Bruno Lemarquis, deputy special representative of the secretary-general and the resident and humanitarian coordinator for the DRC, said heavy artillery fire hit the city center, striking hospitals and a UN Refugee Agency (UNHCR) site.
"For example, several shells struck the charity maternity hospital in central Goma, killing and injuring civilians, including newborn and pregnant women," he said. A Save the Children facility and the UNHCR site also were struck.

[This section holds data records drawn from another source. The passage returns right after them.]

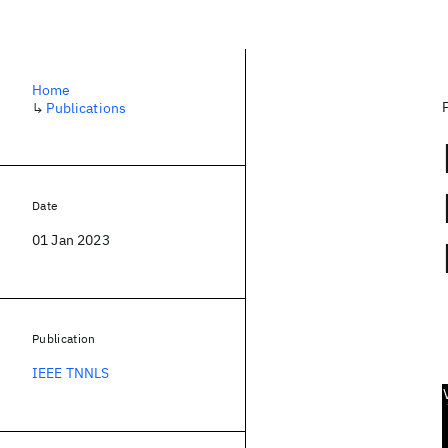
Home
↳
Publications
Date
01 Jan 2023
Publication
IEEE TNNLS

The coordinator was unable to describe the number and extent of casualties at the maternity hospital, but said there were no casualties at the other two sites, adding that hospitals in Goma, the capital of North Kivu province, are overwhelmed.
Speaking to reporters at UN headquarters on a video link from Kinshasa, the capital of the DRC, Lemarquis said the humanitarian crisis in and around Goma is extremely worrying with "a new threshold of violence and suffering" reached as active combat threatens all quarters of the city.
"Civilians are taking the brunt of the escalating hostilities," he said.
Lemarquis said the few colleagues of his remaining in the city of 1 million – only critical UN humanitarian personnel remain – reported hundreds of thousands of people attempting to flee the violence. Non-essential UN national and international personnel and their dependents were taken to Kinshasa or the regional UN hub in Entebbe, Uganda.